The PBO’s Beyond the Budget report highlights the federal deficit’s trajectory across the coming 10 years and the broader question of fiscal sustainability for the 40 years at the end of the current four-year forward-estimates period.
“While the economic assumptions effectively allow for a business cycle, if future economic shocks are greater than those of the past, the budget will need to build larger buffers during periods of growth,” the PBO states. “Like most budgets over the past 20 years, there are no tax cuts assumed beyond those already announced.”
That’s bad news for younger workers, who are carrying the burden for an explosion in aged care and pension costs, which are set to be even higher than spending on defence, debt interest and the rampant NDIS. As we boomers fade into our golden years and can’t maintain the rage against paying more tax in our dotage, who among us will defend the sanctity of earnings on our nest eggs?

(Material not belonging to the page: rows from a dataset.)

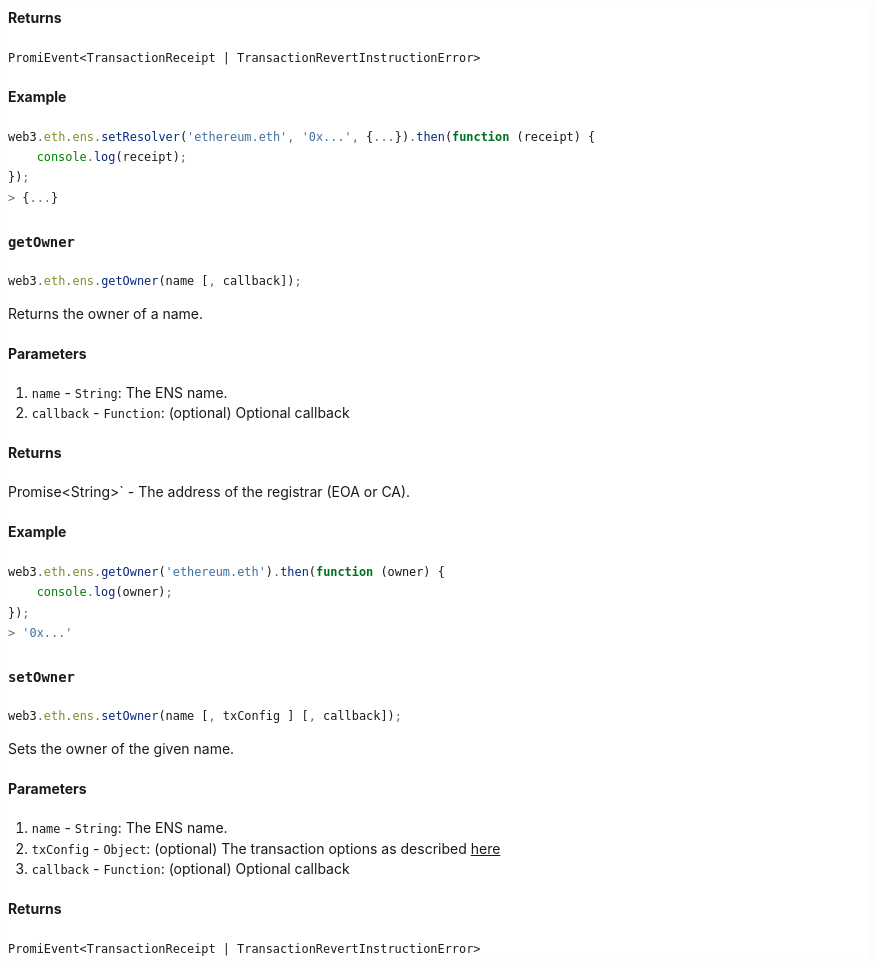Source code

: #### Returns

`PromiEvent<TransactionReceipt | TransactionRevertInstructionError>`

#### Example

```javascript
web3.eth.ens.setResolver('ethereum.eth', '0x...', {...}).then(function (receipt) {
    console.log(receipt);
});
> {...}
```

### `getOwner`

```javascript
web3.eth.ens.getOwner(name [, callback]);
```

Returns the owner of a name.

#### Parameters

1. `name` - `String`: The ENS name.
2. `callback` - `Function`: \(optional\) Optional callback

#### Returns

Promise&lt;String&gt;\` - The address of the registrar \(EOA or CA\).

#### Example

```javascript
web3.eth.ens.getOwner('ethereum.eth').then(function (owner) {
    console.log(owner);
});
> '0x...'
```

### `setOwner`

```javascript
web3.eth.ens.setOwner(name [, txConfig ] [, callback]);
```

Sets the owner of the given name.

#### Parameters

1. `name` - `String`: The ENS name.
2. `txConfig` - `Object`: \(optional\) The transaction options as described [here](https://web3js.readthedocs.io/en/v1.3.0/web3-eth.html#eth-sendtransaction)
3. `callback` - `Function`: \(optional\) Optional callback

#### Returns

`PromiEvent<TransactionReceipt | TransactionRevertInstructionError>`
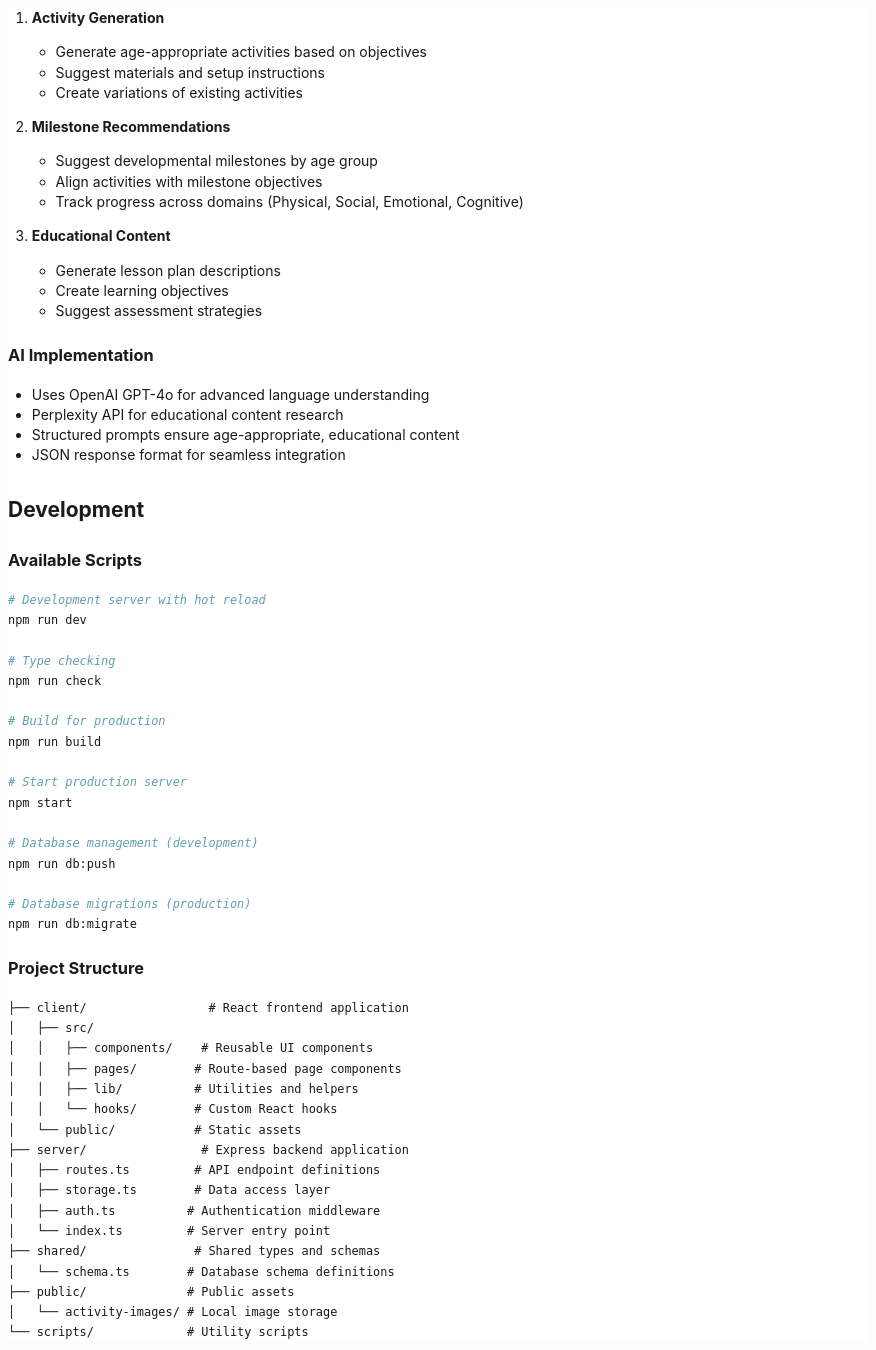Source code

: 1. **Activity Generation**
   - Generate age-appropriate activities based on objectives
   - Suggest materials and setup instructions
   - Create variations of existing activities

2. **Milestone Recommendations**
   - Suggest developmental milestones by age group
   - Align activities with milestone objectives
   - Track progress across domains (Physical, Social, Emotional, Cognitive)

3. **Educational Content**
   - Generate lesson plan descriptions
   - Create learning objectives
   - Suggest assessment strategies

### AI Implementation
- Uses OpenAI GPT-4o for advanced language understanding
- Perplexity API for educational content research
- Structured prompts ensure age-appropriate, educational content
- JSON response format for seamless integration

## Development

### Available Scripts

```bash
# Development server with hot reload
npm run dev

# Type checking
npm run check

# Build for production
npm run build

# Start production server
npm start

# Database management (development)
npm run db:push

# Database migrations (production)
npm run db:migrate
```

### Project Structure

```
├── client/                 # React frontend application
│   ├── src/
│   │   ├── components/    # Reusable UI components
│   │   ├── pages/        # Route-based page components
│   │   ├── lib/          # Utilities and helpers
│   │   └── hooks/        # Custom React hooks
│   └── public/           # Static assets
├── server/                # Express backend application
│   ├── routes.ts         # API endpoint definitions
│   ├── storage.ts        # Data access layer
│   ├── auth.ts          # Authentication middleware
│   └── index.ts         # Server entry point
├── shared/               # Shared types and schemas
│   └── schema.ts        # Database schema definitions
├── public/              # Public assets
│   └── activity-images/ # Local image storage
└── scripts/             # Utility scripts
```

“The increasing reliance on personal income tax to balance the budget limits the government’s ability to provide relief from bracket creep, resulting in higher average tax rates for wage earners, spreading the tax burden unevenly between generations,” the PBO says.
“Older Australians, who are more likely to derive income from savings, investments and superannuation, benefit disproportionately from lower taxes, while younger and working-age individuals bear a heavier tax burden on their labour.”
As well, governments always assume grant programs will end but then always find new ways to spend. The PBO says the decade of deficits projected could turn out to be far worse because spending might be understated by as much as $50bn in 2028-29.
“If this is the case, budget deficits and higher levels of government debt will continue through the medium term and beyond, with large policy adjustments required to restore fiscal sustainability,” it says.
Commonwealth Bank chief economist Luke Yeaman sees the NDIS and defence as the two “elephants in the room” for budget sustainability. While not yet in danger, the nation’s AAA credit rating will come under scrutiny in coming years given the structural pressures on spending and taxing.
“Australia faces a difficult choice moving forward,” the former Treasury deputy secretary wrote in a note this week. “The public has accepted (and in some cases demanded) a higher level of spending and service provision. And there is a general view that defence spending will need to lift to properly defend Australia in a more dangerous world.
“The question is, will that same public accept net tax increases in the order of 1-2 per cent of GDP to properly fund those services and balance the budget. If not, then we will likely see debt steadily increase over time, as it has in many other advanced economies.”
When gross debt reaches $1 trillion in coming months Labor’s tedious narrative of “Liberal debt” will have to die. Elected in 2022, the Albanese government has super-sized its majority to an immense girth while indulging its innate spending tendencies.
Labor owns the parliament, as well as all the political perils of a federal budget preset for deficits.